Collected data entries:
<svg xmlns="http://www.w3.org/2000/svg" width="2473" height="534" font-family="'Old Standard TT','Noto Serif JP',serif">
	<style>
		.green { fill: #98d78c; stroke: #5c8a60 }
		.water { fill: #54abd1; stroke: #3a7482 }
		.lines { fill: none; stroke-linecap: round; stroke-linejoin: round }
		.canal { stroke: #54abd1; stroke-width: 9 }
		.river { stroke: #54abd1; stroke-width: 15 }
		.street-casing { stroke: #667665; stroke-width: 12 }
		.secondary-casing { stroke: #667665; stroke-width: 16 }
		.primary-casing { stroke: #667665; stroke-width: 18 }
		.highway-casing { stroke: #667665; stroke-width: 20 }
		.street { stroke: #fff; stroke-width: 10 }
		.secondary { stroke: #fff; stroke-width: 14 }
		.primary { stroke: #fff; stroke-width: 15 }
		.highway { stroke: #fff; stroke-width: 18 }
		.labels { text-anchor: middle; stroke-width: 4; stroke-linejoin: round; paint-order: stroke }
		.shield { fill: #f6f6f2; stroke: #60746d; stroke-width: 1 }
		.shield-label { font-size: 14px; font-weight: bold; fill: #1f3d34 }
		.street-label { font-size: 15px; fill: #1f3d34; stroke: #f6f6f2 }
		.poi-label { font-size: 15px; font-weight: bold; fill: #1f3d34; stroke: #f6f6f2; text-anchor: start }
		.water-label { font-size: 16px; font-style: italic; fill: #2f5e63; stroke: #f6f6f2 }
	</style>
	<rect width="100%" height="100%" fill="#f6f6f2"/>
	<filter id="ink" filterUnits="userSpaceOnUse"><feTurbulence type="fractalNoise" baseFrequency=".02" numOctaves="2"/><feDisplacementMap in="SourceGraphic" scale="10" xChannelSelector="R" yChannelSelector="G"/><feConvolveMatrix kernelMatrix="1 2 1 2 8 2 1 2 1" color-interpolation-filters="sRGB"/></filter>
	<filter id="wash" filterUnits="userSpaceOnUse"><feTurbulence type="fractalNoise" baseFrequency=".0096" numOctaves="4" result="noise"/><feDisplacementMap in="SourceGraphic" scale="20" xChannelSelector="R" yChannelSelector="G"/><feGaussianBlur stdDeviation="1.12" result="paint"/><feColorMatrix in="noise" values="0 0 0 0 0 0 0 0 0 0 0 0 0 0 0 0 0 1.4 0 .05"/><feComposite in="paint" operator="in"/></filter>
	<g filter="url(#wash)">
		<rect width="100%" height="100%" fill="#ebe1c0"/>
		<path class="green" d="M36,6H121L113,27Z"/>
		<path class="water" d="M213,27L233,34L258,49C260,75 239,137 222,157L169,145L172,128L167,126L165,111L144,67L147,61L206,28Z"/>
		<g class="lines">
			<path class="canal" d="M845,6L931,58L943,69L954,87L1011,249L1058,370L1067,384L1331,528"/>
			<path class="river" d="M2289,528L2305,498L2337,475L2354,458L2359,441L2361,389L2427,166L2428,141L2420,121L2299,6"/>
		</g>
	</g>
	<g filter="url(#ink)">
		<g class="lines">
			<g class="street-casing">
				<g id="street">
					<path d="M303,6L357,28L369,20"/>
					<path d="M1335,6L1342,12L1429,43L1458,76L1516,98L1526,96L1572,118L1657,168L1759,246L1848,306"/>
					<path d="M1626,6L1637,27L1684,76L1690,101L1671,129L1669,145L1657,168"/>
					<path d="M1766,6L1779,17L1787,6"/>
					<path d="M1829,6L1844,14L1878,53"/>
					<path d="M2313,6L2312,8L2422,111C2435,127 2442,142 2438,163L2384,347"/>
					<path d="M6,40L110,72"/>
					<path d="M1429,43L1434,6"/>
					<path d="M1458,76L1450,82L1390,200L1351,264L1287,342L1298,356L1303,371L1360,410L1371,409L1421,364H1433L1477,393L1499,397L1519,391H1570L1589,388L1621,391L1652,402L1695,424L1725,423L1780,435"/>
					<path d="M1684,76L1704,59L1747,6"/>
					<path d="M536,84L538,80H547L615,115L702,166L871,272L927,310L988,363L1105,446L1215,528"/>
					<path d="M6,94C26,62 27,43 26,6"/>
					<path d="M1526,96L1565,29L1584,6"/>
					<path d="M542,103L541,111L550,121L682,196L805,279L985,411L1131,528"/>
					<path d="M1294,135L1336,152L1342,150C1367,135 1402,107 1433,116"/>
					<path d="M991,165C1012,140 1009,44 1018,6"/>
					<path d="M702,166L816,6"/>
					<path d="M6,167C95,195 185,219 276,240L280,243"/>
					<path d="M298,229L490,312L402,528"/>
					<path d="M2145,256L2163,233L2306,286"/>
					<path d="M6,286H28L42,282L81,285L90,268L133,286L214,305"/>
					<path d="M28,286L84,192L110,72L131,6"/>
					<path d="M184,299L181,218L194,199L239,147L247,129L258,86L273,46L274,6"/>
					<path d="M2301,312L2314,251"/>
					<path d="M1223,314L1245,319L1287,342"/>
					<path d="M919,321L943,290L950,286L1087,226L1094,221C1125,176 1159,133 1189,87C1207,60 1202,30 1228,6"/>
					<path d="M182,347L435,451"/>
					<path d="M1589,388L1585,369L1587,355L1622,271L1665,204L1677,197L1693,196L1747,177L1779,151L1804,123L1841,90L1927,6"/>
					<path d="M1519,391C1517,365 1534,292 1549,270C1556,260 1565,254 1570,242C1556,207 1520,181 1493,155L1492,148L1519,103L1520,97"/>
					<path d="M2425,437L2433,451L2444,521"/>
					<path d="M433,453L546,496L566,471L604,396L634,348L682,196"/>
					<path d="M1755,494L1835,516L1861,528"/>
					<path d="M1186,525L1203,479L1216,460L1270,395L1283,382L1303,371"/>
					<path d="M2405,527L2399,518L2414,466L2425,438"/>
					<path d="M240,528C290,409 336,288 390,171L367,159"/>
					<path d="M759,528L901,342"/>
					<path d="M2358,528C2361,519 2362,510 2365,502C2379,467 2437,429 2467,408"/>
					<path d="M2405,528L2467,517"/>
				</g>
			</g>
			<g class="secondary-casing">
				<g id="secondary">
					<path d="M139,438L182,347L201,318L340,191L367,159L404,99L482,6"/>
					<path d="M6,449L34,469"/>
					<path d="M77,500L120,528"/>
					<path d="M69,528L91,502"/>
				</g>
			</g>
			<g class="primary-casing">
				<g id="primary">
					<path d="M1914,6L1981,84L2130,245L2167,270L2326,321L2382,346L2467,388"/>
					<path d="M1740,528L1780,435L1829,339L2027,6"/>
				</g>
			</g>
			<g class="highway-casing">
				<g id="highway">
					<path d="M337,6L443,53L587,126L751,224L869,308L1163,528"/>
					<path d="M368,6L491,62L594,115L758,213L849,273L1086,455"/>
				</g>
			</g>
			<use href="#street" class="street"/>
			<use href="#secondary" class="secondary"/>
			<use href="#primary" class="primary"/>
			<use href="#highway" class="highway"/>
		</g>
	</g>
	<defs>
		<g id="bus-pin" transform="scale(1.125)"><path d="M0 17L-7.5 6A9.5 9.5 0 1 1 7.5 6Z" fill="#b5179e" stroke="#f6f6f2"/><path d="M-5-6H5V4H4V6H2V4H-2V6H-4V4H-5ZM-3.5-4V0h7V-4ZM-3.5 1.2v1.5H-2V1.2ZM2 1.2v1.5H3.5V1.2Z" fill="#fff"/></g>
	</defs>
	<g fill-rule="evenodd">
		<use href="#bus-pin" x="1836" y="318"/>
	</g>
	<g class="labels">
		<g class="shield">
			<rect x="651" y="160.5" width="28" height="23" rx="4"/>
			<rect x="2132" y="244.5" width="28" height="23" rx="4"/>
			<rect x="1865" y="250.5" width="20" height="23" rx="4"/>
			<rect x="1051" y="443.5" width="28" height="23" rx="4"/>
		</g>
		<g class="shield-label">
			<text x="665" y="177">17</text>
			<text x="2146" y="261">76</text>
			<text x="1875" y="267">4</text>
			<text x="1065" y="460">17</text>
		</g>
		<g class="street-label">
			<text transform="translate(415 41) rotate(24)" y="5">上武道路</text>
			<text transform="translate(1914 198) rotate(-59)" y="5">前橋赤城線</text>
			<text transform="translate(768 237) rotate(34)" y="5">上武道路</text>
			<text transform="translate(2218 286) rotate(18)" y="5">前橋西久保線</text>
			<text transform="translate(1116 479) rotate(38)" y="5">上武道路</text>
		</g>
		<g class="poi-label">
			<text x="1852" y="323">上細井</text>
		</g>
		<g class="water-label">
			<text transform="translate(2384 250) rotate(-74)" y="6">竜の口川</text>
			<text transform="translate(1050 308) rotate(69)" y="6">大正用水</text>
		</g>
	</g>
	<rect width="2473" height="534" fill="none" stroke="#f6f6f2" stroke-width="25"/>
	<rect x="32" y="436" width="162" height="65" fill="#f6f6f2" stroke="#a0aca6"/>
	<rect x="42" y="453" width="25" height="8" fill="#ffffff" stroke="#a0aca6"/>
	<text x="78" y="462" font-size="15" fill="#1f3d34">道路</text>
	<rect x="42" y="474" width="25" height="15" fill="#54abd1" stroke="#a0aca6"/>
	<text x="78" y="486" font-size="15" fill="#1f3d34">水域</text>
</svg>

▸ What needs to be done: Search the records for the string "xChannelSelector" and report each line that has it.

▸ Result for this task:
	<filter id="ink" filterUnits="userSpaceOnUse"><feTurbulence type="fractalNoise" baseFrequency=".02" numOctaves="2"/><feDisplacementMap in="SourceGraphic" scale="10" xChannelSelector="R" yChannelSelector="G"/><feConvolveMatrix kernelMatrix="1 2 1 2 8 2 1 2 1" color-interpolation-filters="sRGB"/></filter>
	<filter id="wash" filterUnits="userSpaceOnUse"><feTurbulence type="fractalNoise" baseFrequency=".0096" numOctaves="4" result="noise"/><feDisplacementMap in="SourceGraphic" scale="20" xChannelSelector="R" yChannelSelector="G"/><feGaussianBlur stdDeviation="1.12" result="paint"/><feColorMatrix in="noise" values="0 0 0 0 0 0 0 0 0 0 0 0 0 0 0 0 0 1.4 0 .05"/><feComposite in="paint" operator="in"/></filter>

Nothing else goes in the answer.